Creating consumer confusion – the dilemma of online, offline, and digital returns
Way back in November 2014, President Juncker gallantly informed Vice-President Ansip that he must modernise and simplify consumer rules for online and digital purchases. However, current legislative developments could create an unappealing shopping environment for consumers, and suppliers, as they tackle divergent rules for tangible and digital goods, confusion over rights for goods bought online or offline, and differing warranty periods for different parts of a product.
These developments are particularly worrying given that online businesses depend on the consumer’s trust and user experience. I’m sure we can all think of websites that we avoid simply due to a bad user experience or a burdensome returns policy. Conversely, an unappealing brick and mortar store may still earn our custom simply due to being in a convenient location. With online companies vying for attention in a crowded marketplace, a bad consumer experience means pressing ‘x’, opening a new tab, and going somewhere else. For this exact reason, the EU needs to ensure that online rules are simple and accessible for consumers.
What do you mean I should have bought it online?

▶ **Work request a**: In the listing below, give the stretch from the line containing "Please work out" through the line containing "-0.081642, 0.981012, 0.177583]]", both included, as a numbered list with blank lines left out. Omit the pictures.

(Saved entries)

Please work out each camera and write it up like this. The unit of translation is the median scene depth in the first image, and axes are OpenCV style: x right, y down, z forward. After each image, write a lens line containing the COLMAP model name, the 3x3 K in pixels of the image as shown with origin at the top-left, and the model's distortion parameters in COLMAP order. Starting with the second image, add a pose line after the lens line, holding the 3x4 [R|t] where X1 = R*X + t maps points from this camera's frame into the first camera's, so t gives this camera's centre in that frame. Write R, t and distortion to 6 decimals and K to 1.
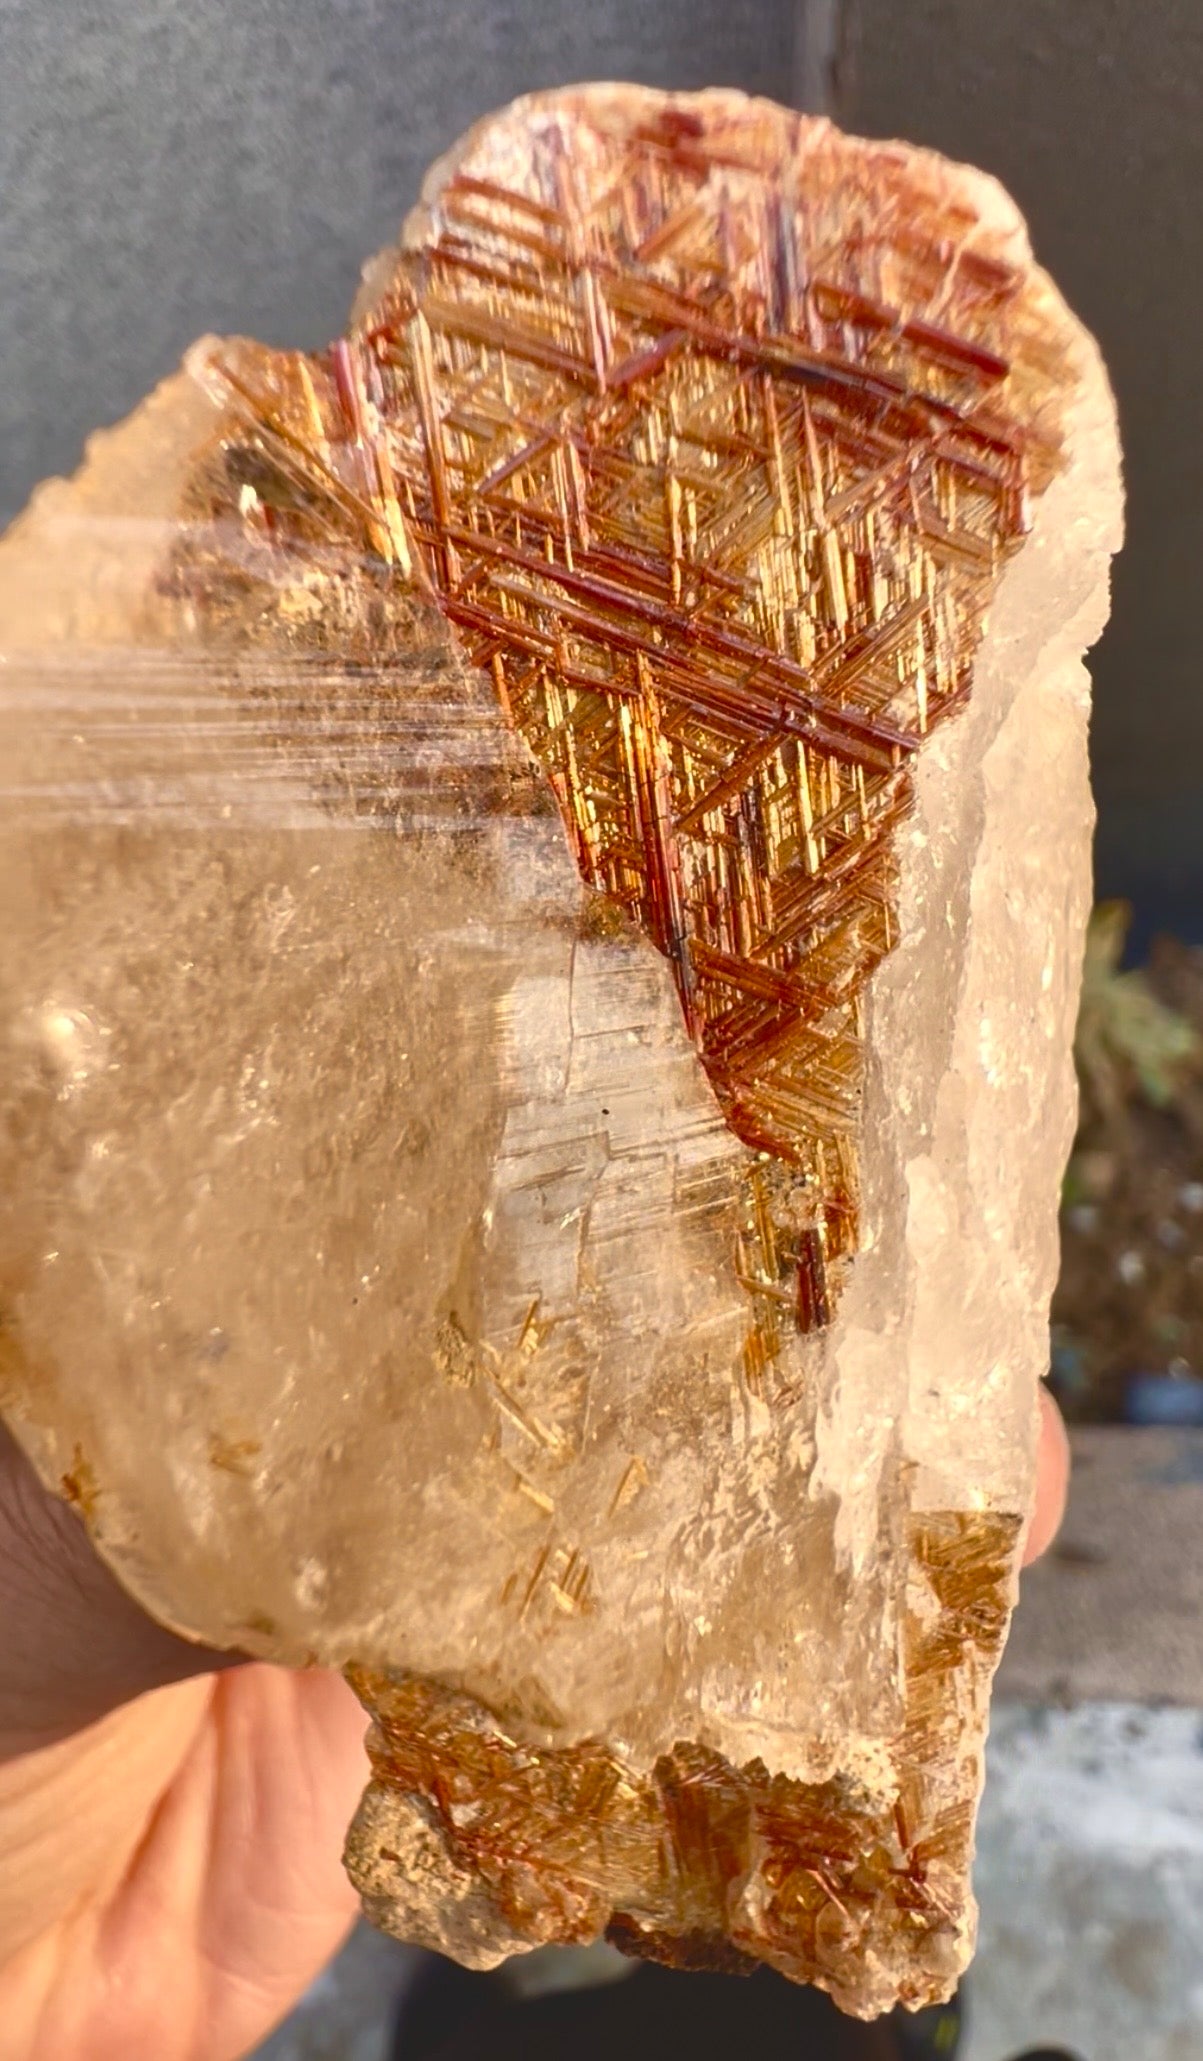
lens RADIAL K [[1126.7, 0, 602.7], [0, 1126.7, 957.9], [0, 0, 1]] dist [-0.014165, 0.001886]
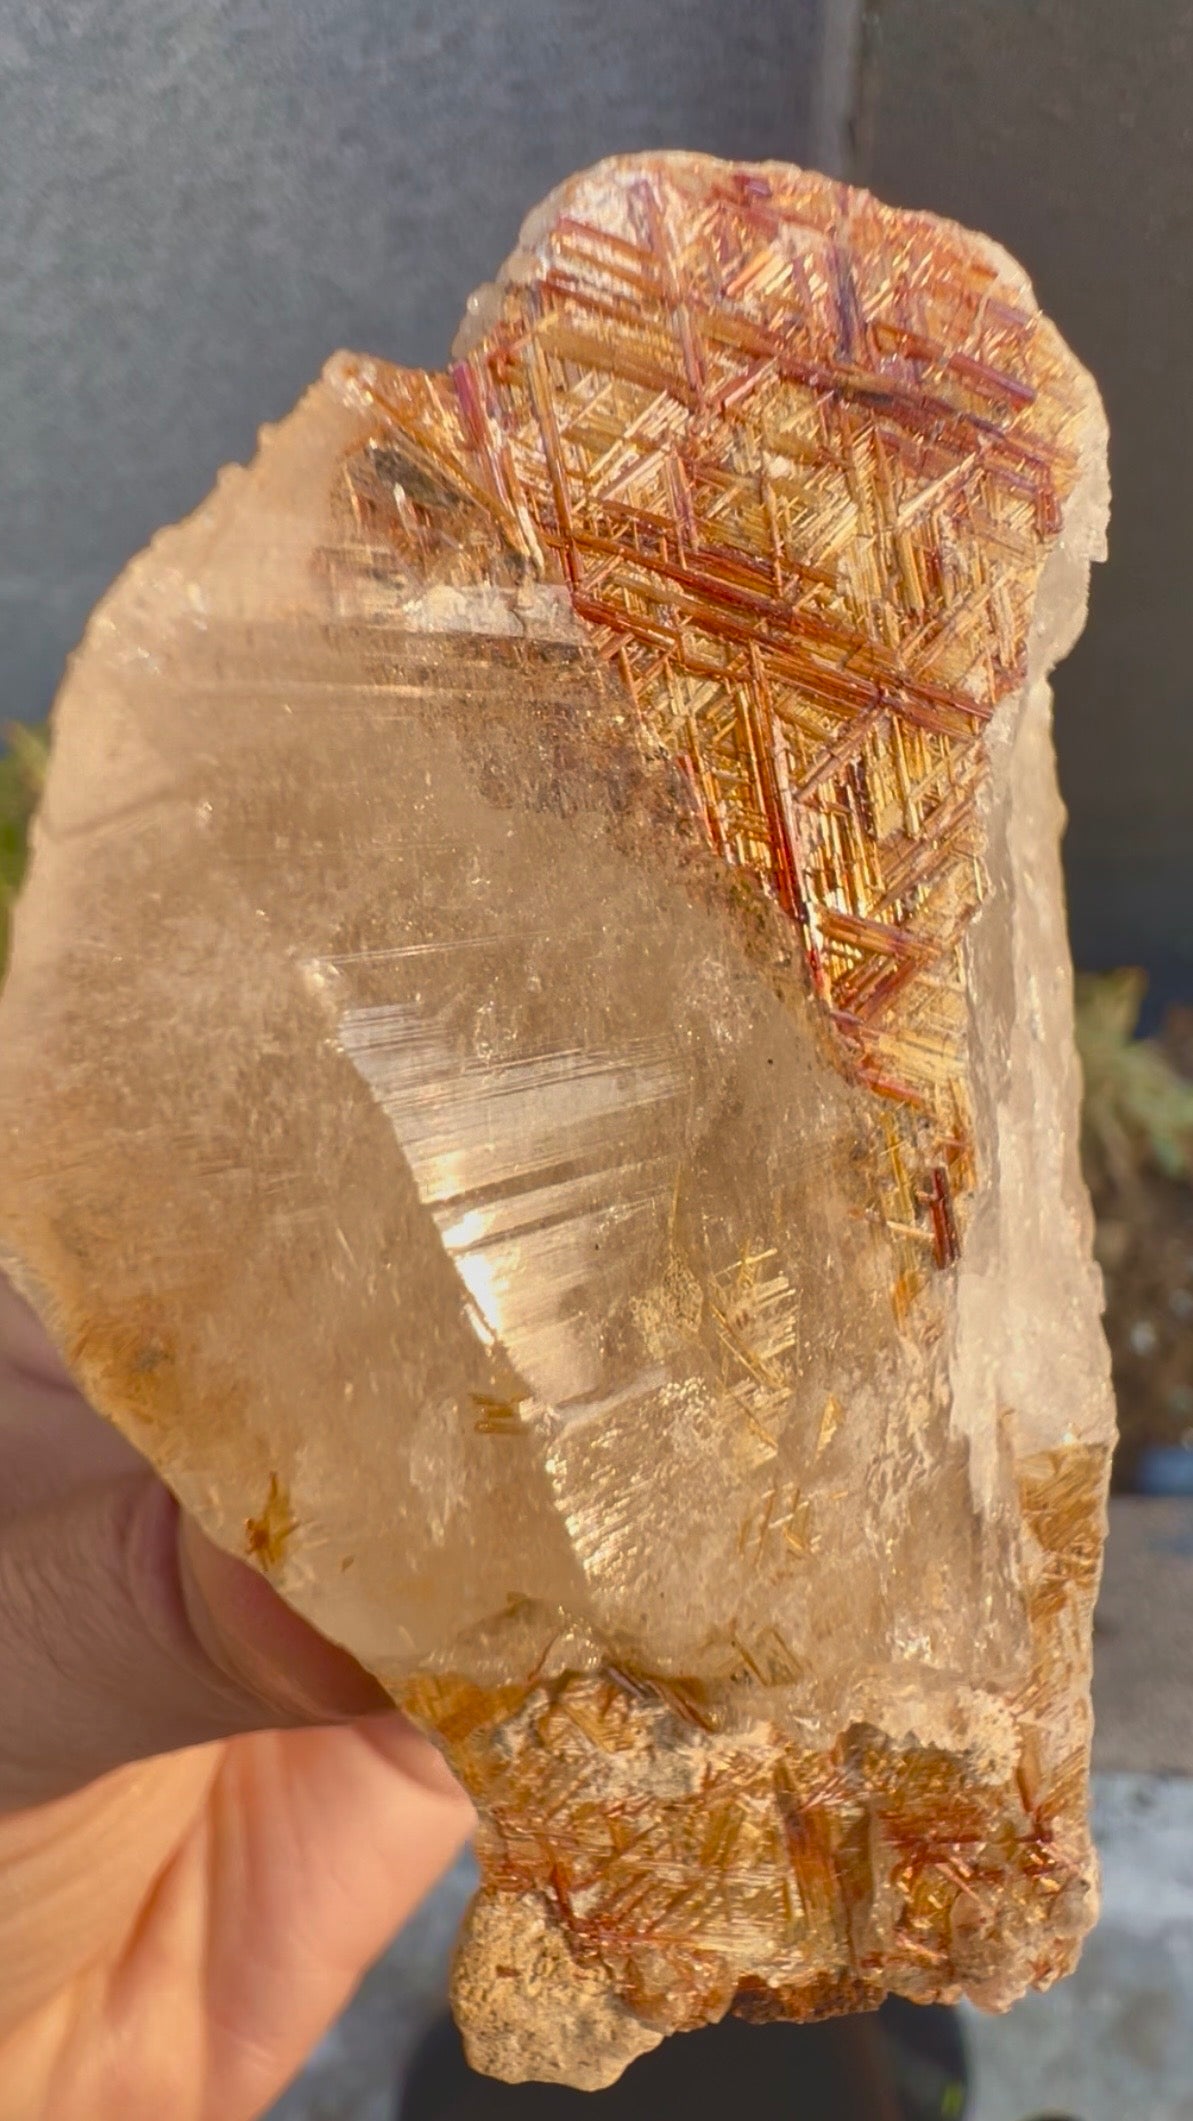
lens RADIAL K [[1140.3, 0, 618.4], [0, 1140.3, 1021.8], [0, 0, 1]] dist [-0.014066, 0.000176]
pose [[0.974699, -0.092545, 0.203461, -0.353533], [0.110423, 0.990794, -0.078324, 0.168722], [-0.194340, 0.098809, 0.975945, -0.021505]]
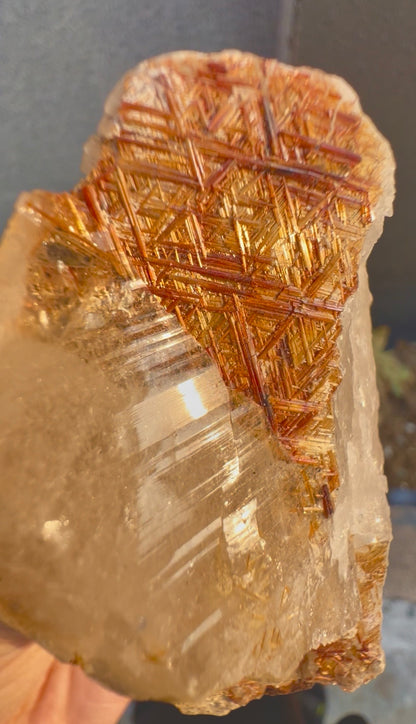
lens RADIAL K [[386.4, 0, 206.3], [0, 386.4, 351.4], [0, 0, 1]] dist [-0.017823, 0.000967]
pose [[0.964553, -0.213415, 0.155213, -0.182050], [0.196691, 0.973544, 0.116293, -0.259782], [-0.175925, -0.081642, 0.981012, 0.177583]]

---

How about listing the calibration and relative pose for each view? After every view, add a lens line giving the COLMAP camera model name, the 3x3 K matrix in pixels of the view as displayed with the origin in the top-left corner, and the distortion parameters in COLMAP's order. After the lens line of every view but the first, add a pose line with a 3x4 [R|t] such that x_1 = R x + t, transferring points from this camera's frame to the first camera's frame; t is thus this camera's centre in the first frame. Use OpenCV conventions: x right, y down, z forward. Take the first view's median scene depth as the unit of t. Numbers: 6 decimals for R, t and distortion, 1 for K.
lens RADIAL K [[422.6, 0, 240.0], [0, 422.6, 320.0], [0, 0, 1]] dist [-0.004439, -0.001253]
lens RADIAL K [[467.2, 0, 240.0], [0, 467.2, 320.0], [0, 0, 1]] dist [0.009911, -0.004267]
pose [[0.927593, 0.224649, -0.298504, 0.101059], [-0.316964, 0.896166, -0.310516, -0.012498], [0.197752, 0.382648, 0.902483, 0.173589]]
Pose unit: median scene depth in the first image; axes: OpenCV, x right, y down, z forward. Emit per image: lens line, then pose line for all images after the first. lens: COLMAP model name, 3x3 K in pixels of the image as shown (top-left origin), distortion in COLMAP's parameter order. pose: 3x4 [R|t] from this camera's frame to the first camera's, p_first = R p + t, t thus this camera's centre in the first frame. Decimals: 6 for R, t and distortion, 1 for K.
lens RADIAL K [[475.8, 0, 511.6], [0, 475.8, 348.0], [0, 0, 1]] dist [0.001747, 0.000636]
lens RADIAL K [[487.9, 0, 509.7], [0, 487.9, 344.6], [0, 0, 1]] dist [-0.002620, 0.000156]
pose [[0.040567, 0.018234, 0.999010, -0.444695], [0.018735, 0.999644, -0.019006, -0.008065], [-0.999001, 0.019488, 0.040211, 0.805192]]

▶ **Work request b**: From the piece on online, offline, and digital returns, retype the stretch from "Creating consumer confusion" through "of a product.".

▶ **Exercise response a**:
1. Please work out each camera and write it up like this. The unit of translation is the median scene depth in the first image, and axes are OpenCV style: x right, y down, z forward. After each image, write a lens line containing the COLMAP model name, the 3x3 K in pixels of the image as shown with origin at the top-left, and the model's distortion parameters in COLMAP order. Starting with the second image, add a pose line after the lens line, holding the 3x4 [R|t] where X1 = R*X + t maps points from this camera's frame into the first camera's, so t gives this camera's centre in that frame. Write R, t and distortion to 6 decimals and K to 1.
2. lens RADIAL K [[1126.7, 0, 602.7], [0, 1126.7, 957.9], [0, 0, 1]] dist [-0.014165, 0.001886]
3. lens RADIAL K [[1140.3, 0, 618.4], [0, 1140.3, 1021.8], [0, 0, 1]] dist [-0.014066, 0.000176]
4. pose [[0.974699, -0.092545, 0.203461, -0.353533], [0.110423, 0.990794, -0.078324, 0.168722], [-0.194340, 0.098809, 0.975945, -0.021505]]
5. lens RADIAL K [[386.4, 0, 206.3], [0, 386.4, 351.4], [0, 0, 1]] dist [-0.017823, 0.000967]
6. pose [[0.964553, -0.213415, 0.155213, -0.182050], [0.196691, 0.973544, 0.116293, -0.259782], [-0.175925, -0.081642, 0.981012, 0.177583]]

▶ **Exercise response b**:
Creating consumer confusion – the dilemma of online, offline, and digital returns
Way back in November 2014, President Juncker gallantly informed Vice-President Ansip that he must modernise and simplify consumer rules for online and digital purchases. However, current legislative developments could create an unappealing shopping environment for consumers, and suppliers, as they tackle divergent rules for tangible and digital goods, confusion over rights for goods bought online or offline, and differing warranty periods for different parts of a product.